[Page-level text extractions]
-*-*-

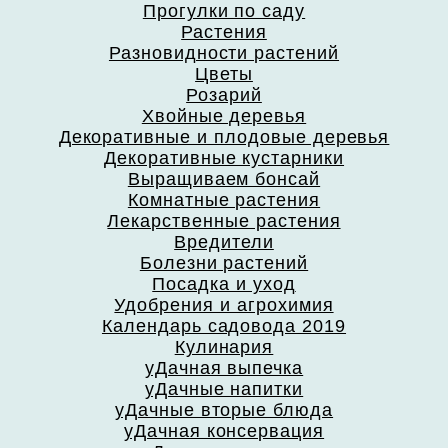
Прогулки по саду
Растения
Разновидности растений
Цветы
Розарий
Хвойные деревья
Декоративные и плодовые деревья
Декоративные кустарники
Выращиваем бонсай
Комнатные растения
Лекарственные растения
Вредители
Болезни растений
Посадка и уход
Удобрения и агрохимия
Календарь садовода 2019
Кулинария
уДачная выпечка
уДачные напитки
уДачные вторые блюда
уДачная консервация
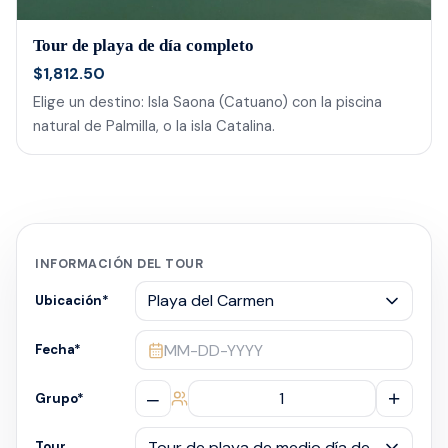
Tour de playa de día completo
$1,812.50
Elige un destino: Isla Saona (Catuano) con la piscina
natural de Palmilla, o la isla Catalina.
INFORMACIÓN DEL TOUR
Ubicación
*
MM-DD-YYYY
Fecha
*
–
+
Grupo
*
Tour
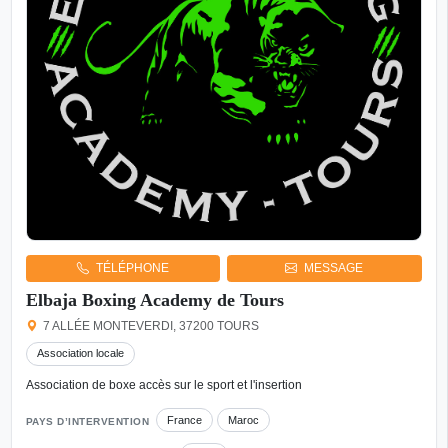
TÉLÉPHONE
MESSAGE
Elbaja Boxing Academy de Tours
7 ALLÉE MONTEVERDI, 37200 TOURS
Association locale
Association de boxe accès sur le sport et l'insertion
France
Maroc
PAYS D’INTERVENTION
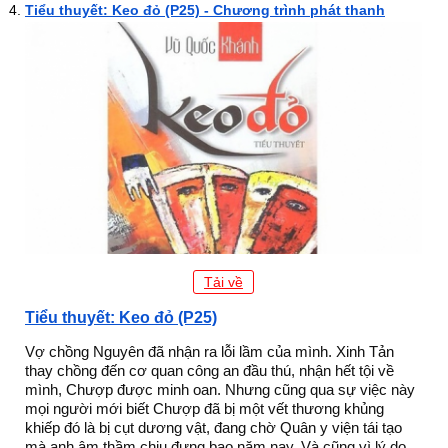
Tiểu thuyết: Keo đỏ (P25) - Chương trình phát thanh
Tải về
Tiểu thuyết: Keo đỏ (P25)
Vợ chồng Nguyên đã nhận ra lỗi lầm của mình. Xinh Tản
thay chồng đến cơ quan công an đầu thú, nhận hết tội về
mình, Chượp được minh oan. Nhưng cũng qua sự việc này
mọi người mới biết Chượp đã bị một vết thương khủng
khiếp đó là bị cụt dương vật, đang chờ Quân y viện tái tạo
mà anh âm thầm chịu đựng bao năm nay. Và cũng vì lý do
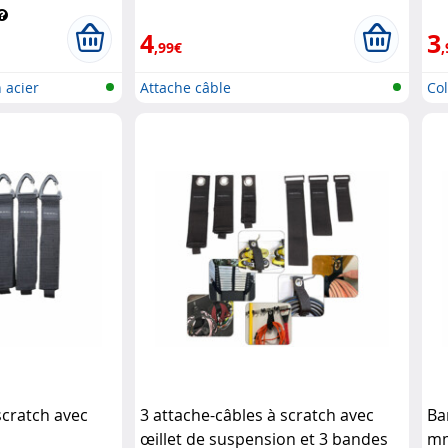
4
3
,99€
,
 acier
Attache câble
Col
scratch avec
3 attache-câbles à scratch avec
Ba
œillet de suspension et 3 bandes
mm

-*-*-

» **EXERCISE OBJECTIVE**:
Scan the data for lines containing "уДачная" and copy all of them.

» **OUTPUT FOR THIS EXERCISE**:
уДачная выпечка
уДачная консервация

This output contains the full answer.